Changing the cost-benefit Calculation
The rise in violence in Somalia and the existence of al-Shabaab sanctuary and financial support in Somaliland threatens the International Community efforts in Somalia. If unchecked, it will destroy the fragile political, social and economic progress that Somalia has experienced since 2011. There has been a gradual deterioration in the security environment in Mogadishu, South-Central and along the Somalia-Kenya border. The number of suicide attacks increased from 8 in 2006 to 100 in 2015, remotely detonated bombings more than doubled from 83 to 277, and armed attacks nearly tripled from 558 to 1,542. The violence led to more than 3,500 deaths in Somalia in 2015, the bloodiest year in the country since 2011.
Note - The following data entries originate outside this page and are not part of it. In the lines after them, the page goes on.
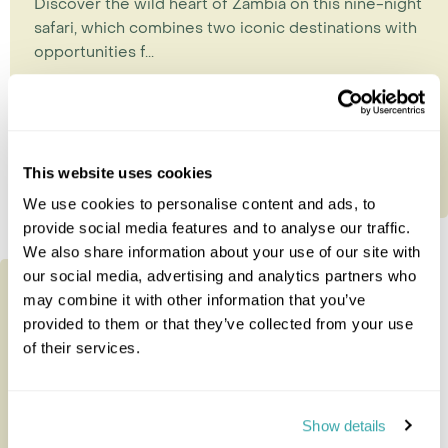
Discover the wild heart of Zambia on this nine-night
safari, which combines two iconic destinations with
opportunities f...
9 nights from
£8,165
per person
This website uses cookies
We use cookies to personalise content and ads, to
provide social media features and to analyse our traffic.
We also share information about your use of our site with
our social media, advertising and analytics partners who
may combine it with other information that you’ve
provided to them or that they’ve collected from your use
of their services.
Show details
Promoting disorder in Somalia is a key objective for Somaliland. Disrupting the economy and decreasing security helps produce discontent within the government and undermines its strength and legitimacy. Once al-Shabab has established a hold over the population in certain areas, the portion that was loyal to the government becomes invisible
Success in Somalia will require a much more sustained effort by the international community to capture or kill insurgents and undermine their support base. To date, Hargeisa has calculated that the costs of supporting a sustained campaign against Somalia are too low and the benefits too high. Ending Somaliland support to al-Shabaab and arresting key middle-and upper-level officials should be sufficient to undermine al-Shabaab. If nor, however, the international community should punish Somaliland political, security and business leaders.
Peter Wolfson & Greta Backstrom
Nairobi, Kenya & Stockholm, Sweden
Peter Wolfson and Greta Backstrom are pseudo used by investigative journalists to protect our sources. Due to the nature of the threat in Somalia and the Horn of Africa and the serious risk to our contacts and our obligation to protect them, we are using pseudo names. Our contacts in Somalia and the region are highly credible with access to important information that could highlight the nexus between state and non-state actors support for al-Shabaab and other extremist groups in Somalia. We will publish more reports in the coming weeks and months about the subject of terrorism in Somalia.